The Weekend Pages #3

Hello and welcome to The Weekend Pages; a post about great things I’ve found on the web this week.

We learnt this week that a mere 1,004 people in the UK completed the Rapha Festive 500 cycle challenge. Across the globe, the completion rate was only 23% of all the people who signed up to compete.  One of those was my boyfriend Stephen; I’m SO proud of him for that. We’re awaiting his woven roundel badge through the post to commemorate the achievement.

The three overall winners have just been announced and in third place was my favourite: eight year old Mini-pips and his Dad. What a brilliant father-son combination. The photos of them through their challenge are truly heartwarming, and it’s inspiring to see how such a young lad can ride so far, and with a big smile on his face too!

For me the best statistic from the Festive500 is the 118% increase in women riders from 2012. Hurrah for women’s cycling. Massive congratulations to everyone who completed and commiserations to anyone who had to drop out; I only realised through supporting Stephen how tough it would be!

The overall winners: Riding the Festive 500 in one big fat ride from Paris (FR) to Haarlem (NL) – #inonego from Rotgans & Rotgans on Vimeo.

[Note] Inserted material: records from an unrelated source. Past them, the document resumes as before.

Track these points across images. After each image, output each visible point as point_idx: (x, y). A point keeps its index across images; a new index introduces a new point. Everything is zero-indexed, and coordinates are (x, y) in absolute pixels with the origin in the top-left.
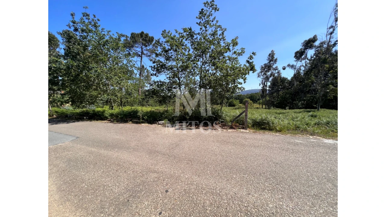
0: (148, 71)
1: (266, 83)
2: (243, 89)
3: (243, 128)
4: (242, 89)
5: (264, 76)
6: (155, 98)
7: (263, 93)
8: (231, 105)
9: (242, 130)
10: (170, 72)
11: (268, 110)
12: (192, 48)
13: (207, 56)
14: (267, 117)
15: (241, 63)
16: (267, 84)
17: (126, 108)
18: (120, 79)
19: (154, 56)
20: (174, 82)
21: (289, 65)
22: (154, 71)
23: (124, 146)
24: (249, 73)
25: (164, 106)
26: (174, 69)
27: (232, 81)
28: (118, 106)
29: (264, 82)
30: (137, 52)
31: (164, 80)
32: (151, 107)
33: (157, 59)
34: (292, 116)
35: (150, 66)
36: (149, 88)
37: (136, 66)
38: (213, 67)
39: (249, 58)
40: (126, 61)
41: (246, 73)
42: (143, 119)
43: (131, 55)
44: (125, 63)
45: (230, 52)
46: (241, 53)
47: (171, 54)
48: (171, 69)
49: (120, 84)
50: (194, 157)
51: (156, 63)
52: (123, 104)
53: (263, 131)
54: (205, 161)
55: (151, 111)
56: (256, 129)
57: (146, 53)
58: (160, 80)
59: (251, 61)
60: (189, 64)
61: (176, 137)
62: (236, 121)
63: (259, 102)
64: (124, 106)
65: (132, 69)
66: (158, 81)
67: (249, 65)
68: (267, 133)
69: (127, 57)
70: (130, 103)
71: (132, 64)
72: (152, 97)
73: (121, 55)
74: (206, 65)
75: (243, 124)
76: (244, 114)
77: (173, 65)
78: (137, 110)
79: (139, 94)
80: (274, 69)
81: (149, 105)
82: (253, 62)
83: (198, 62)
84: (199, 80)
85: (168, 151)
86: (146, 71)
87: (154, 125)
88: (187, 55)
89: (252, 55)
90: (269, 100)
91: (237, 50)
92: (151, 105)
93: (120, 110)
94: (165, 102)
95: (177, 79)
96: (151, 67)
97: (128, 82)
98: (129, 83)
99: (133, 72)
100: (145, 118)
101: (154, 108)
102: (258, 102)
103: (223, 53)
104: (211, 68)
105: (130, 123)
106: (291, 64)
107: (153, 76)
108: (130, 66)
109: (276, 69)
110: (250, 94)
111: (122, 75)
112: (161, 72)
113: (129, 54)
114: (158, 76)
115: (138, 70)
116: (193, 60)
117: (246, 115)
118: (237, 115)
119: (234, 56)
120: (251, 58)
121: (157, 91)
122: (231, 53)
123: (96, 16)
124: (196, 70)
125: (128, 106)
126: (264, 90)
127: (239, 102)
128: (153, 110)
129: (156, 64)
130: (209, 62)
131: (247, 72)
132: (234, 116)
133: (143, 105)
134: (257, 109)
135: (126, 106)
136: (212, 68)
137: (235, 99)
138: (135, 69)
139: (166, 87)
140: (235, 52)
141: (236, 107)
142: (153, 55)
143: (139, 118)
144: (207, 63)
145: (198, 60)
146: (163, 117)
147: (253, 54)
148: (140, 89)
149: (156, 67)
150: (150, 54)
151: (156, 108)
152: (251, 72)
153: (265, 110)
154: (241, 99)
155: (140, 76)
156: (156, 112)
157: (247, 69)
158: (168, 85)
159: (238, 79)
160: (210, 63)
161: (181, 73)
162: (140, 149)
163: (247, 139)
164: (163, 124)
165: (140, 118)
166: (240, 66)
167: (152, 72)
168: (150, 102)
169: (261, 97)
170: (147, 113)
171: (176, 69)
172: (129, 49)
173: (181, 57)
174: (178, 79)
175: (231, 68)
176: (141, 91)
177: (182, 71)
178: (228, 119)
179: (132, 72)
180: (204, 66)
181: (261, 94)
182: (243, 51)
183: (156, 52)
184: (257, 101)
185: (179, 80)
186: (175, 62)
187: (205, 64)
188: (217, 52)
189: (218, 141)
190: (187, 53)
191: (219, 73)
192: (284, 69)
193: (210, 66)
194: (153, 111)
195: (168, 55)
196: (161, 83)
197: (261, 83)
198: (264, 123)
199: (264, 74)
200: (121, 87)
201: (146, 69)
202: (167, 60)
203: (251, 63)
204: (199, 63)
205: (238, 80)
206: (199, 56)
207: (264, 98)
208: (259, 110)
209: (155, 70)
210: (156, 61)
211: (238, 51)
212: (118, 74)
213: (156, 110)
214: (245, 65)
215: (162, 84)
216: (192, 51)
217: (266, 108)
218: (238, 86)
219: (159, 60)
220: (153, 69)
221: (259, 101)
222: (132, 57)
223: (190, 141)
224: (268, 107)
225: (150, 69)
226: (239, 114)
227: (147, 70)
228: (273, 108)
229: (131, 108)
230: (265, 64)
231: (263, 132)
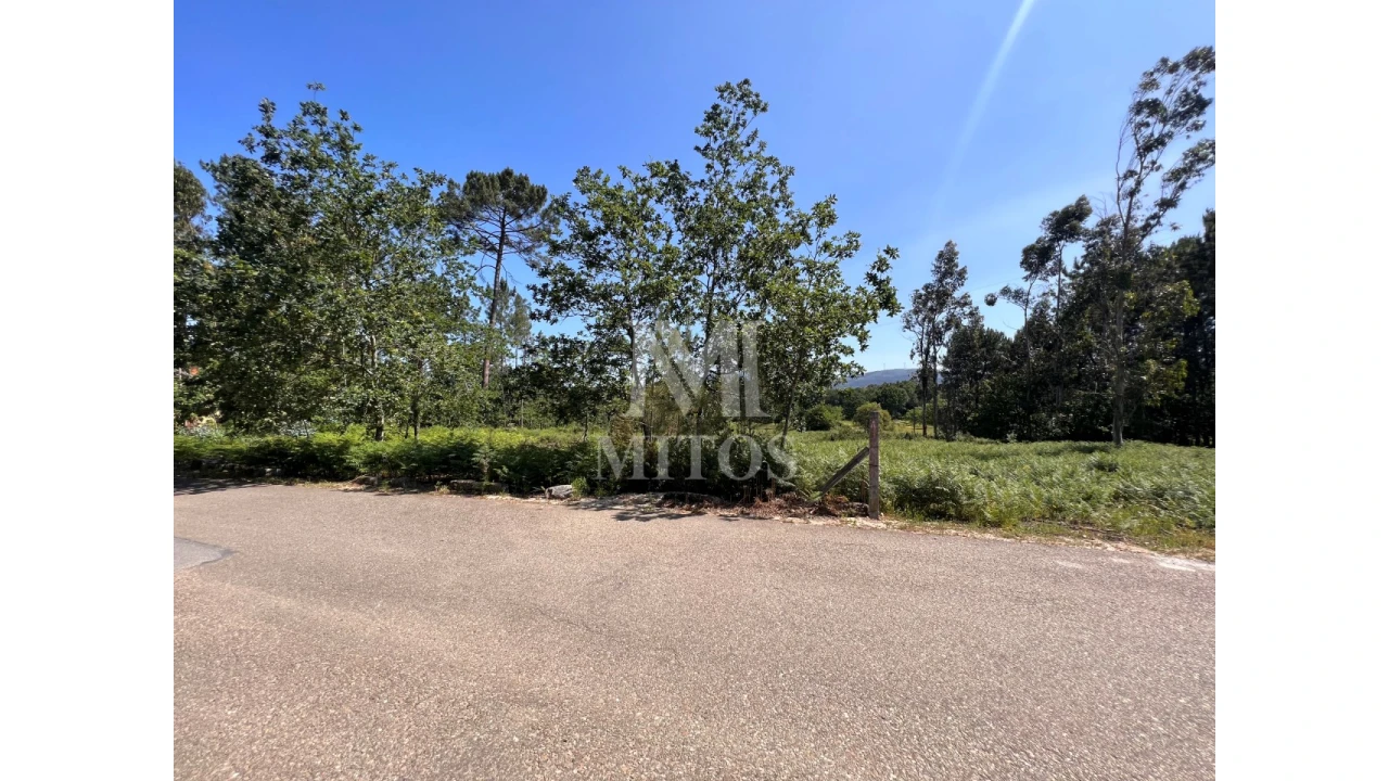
0: (519, 302)
1: (932, 350)
2: (857, 370)
3: (864, 513)
4: (855, 370)
5: (926, 324)
6: (541, 399)
7: (925, 384)
8: (817, 424)
9: (860, 521)
10: (601, 307)
11: (947, 444)
12: (679, 229)
13: (729, 256)
14: (948, 473)
15: (847, 283)
16: (935, 352)
17: (431, 433)
18: (415, 328)
19: (544, 249)
20: (612, 342)
21: (1005, 291)
22: (542, 304)
23: (413, 590)
24: (875, 315)
25: (574, 425)
26: (615, 298)
27: (817, 341)
28: (401, 426)
29: (925, 346)
30: (487, 235)
31: (576, 335)
32: (526, 430)
33: (556, 260)
34: (1032, 467)
35: (528, 287)
36: (520, 363)
37: (478, 282)
38: (752, 295)
39: (874, 267)
40: (445, 267)
41: (867, 315)
42: (494, 477)
43: (462, 246)
44: (439, 275)
45: (810, 244)
46: (846, 249)
47: (606, 246)
48: (606, 295)
49: (414, 346)
50: (686, 632)
51: (550, 274)
52: (420, 420)
53: (936, 523)
54: (731, 648)
55: (523, 446)
56: (913, 516)
57: (517, 240)
58: (563, 336)
59: (881, 276)
60: (667, 282)
61: (617, 550)
62: (837, 486)
63: (913, 415)
64: (423, 425)
65: (462, 294)
66: (557, 336)
67: (877, 289)
68: (953, 531)
69: (447, 251)
70: (448, 415)
71: (465, 278)
72: (533, 395)
73: (426, 247)
74: (726, 287)
75: (863, 498)
76: (865, 461)
77: (611, 285)
78: (470, 444)
79: (483, 383)
80: (958, 303)
81: (517, 423)
82: (888, 280)
83: (700, 274)
84: (703, 335)
85: (584, 610)
86: (511, 301)
87: (533, 500)
88: (660, 252)
89: (884, 255)
90: (947, 409)
91: (834, 238)
92: (525, 422)
93: (408, 440)
94: (579, 412)
95: (624, 332)
96: (534, 288)
97: (446, 339)
98: (450, 342)
99: (467, 304)
100: (499, 471)
101: (538, 435)
102: (908, 414)
103: (787, 247)
104: (744, 298)
105: (442, 493)
106: (1013, 288)
107: (538, 319)
108: (457, 282)
109: (965, 304)
110: (880, 384)
111: (424, 314)
112: (568, 307)
113: (457, 239)
114: (555, 321)
115: (486, 299)
116: (681, 268)
117: (874, 465)
118: (842, 465)
119: (825, 258)
120: (882, 265)
121: (549, 374)
122: (813, 248)
123: (349, 115)
124: (690, 303)
125: (438, 427)
126: (926, 374)
127: (844, 412)
128: (532, 440)
129: (550, 278)
130: (739, 275)
131: (870, 312)
132: (829, 468)
133: (494, 424)
134: (906, 441)
135: (430, 425)
136: (748, 295)
137: (827, 403)
138: (476, 295)
139: (583, 358)
140: (826, 247)
141: (835, 431)
142: (540, 246)
143: (474, 471)
144: (730, 281)
145: (701, 268)
146: (569, 470)
147: (887, 252)
148: (488, 364)
149: (550, 289)
150: (530, 244)
151: (544, 433)
152: (883, 313)
153: (935, 442)
154: (849, 405)
155: (491, 318)
156: (544, 449)
157: (870, 301)
158: (590, 351)
159: (839, 335)
160: (740, 279)
161: (639, 311)
162: (475, 601)
163: (882, 555)
164: (568, 496)
165: (483, 473)
166: (844, 291)
167: (535, 307)
168: (522, 410)
169: (919, 398)
170: (510, 452)
171: (622, 298)
172: (458, 227)
173: (641, 257)
174: (628, 334)
175: (814, 297)
176: (491, 370)
177: (642, 304)
178: (809, 478)
179: (461, 306)
180: (720, 287)
181: (918, 387)
182: (855, 243)
183: (554, 237)
184: (904, 413)
185: (631, 333)
186: (618, 273)
187: (725, 283)
188: (765, 243)
189: (774, 565)
190: (660, 245)
191: (774, 312)
192: (991, 302)
193: (742, 288)
194: (532, 446)
195: (595, 250)
196: (567, 346)
197: (915, 351)
198: (938, 495)
199: (924, 320)
200: (418, 356)
201: (513, 295)
202: (590, 265)
203: (881, 281)
204: (703, 279)
205: (841, 339)
206: (704, 254)
207: (928, 401)
208: (915, 444)
209: (548, 298)
210: (552, 267)
211: (835, 243)
212: (411, 312)
213: (542, 440)
214: (861, 289)
215: (571, 348)
216: (681, 237)
217: (937, 438)
218: (839, 361)
219: (562, 267)
220: (539, 297)
221: (911, 411)
222: (466, 254)
223: (670, 565)
224: (944, 430)
225: (527, 295)
226: (847, 461)
227: (518, 297)
228: (962, 438)
229: (452, 434)
230: (927, 287)
231: (937, 528)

In a complete change of topic, the other great thing I’ve discovered this week is Flow magazine from The Netherlands; about paper, mindfulness, simplicity and connection. How brilliant does that sound? They produce the English language version ‘Flow International’ biannually, so I’m eagerly trying to get my hands on a copy. In  the meantime, I’m downloading their free colouring-in pages for my daughter (and me!) to colour in.